- **TEXT SECTION**:
Aussie star retains title

Published April 8, 2006

SHANGHAI, April 7: Australian sprint star Libby Lenton snared her first individual title of the ongoing World Short-Course Swimming Championships with an assured victory in the 100m freestyle on Friday.

The defending champion pulled away in the final 25 metres to win by a second from Dutch swimmer Magdalena Veldhuis in 52.33 sec, nearly two seconds off her own world record. Lenton, who anchored Australia to an astonishing victory in the 4x200m freestyle, remains on course to become only the sixth athlete to win six titles at a single world or Olympic swimming competition.

Park's 3:40.43 sec lowered by nearly a second the Asian mark set by China's Zhang Lin, who placed fourth here.

The United States received a double boost with Margaret Hoelzer winning the 200m backstroke and Kate Ziegler taking the 400m freestyle.

The American team, missing top stars Michael Phelps and Aaron Piersol, had only one gold medal before Friday's races.

- **PROVIDED MATERIAL**:
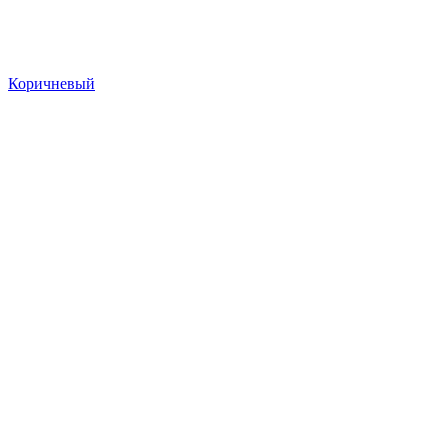
Коричневый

- **EXERCISE TASKS**:
a) Answer these questions from the swimming report:
(i) What was Libby Lenton's winning time in the 100m freestyle?
(ii) Who won the 200m backstroke for the United States?
(iii) Which two top stars was the American team missing?
b) Rename "sprint star" as "sprint champion" in the swimming report, and write out everything from "Aussie star retains" down to "placed fourth here." with that change.
Answer using only the swimming report.

- **EXPECTED RESULTS**:
a)
(i) 52.33 sec
(ii) Margaret Hoelzer
(iii) Michael Phelps and Aaron Piersol

b)
Aussie star retains title

Published April 8, 2006

SHANGHAI, April 7: Australian sprint champion Libby Lenton snared her first individual title of the ongoing World Short-Course Swimming Championships with an assured victory in the 100m freestyle on Friday.

The defending champion pulled away in the final 25 metres to win by a second from Dutch swimmer Magdalena Veldhuis in 52.33 sec, nearly two seconds off her own world record. Lenton, who anchored Australia to an astonishing victory in the 4x200m freestyle, remains on course to become only the sixth athlete to win six titles at a single world or Olympic swimming competition.

Park's 3:40.43 sec lowered by nearly a second the Asian mark set by China's Zhang Lin, who placed fourth here.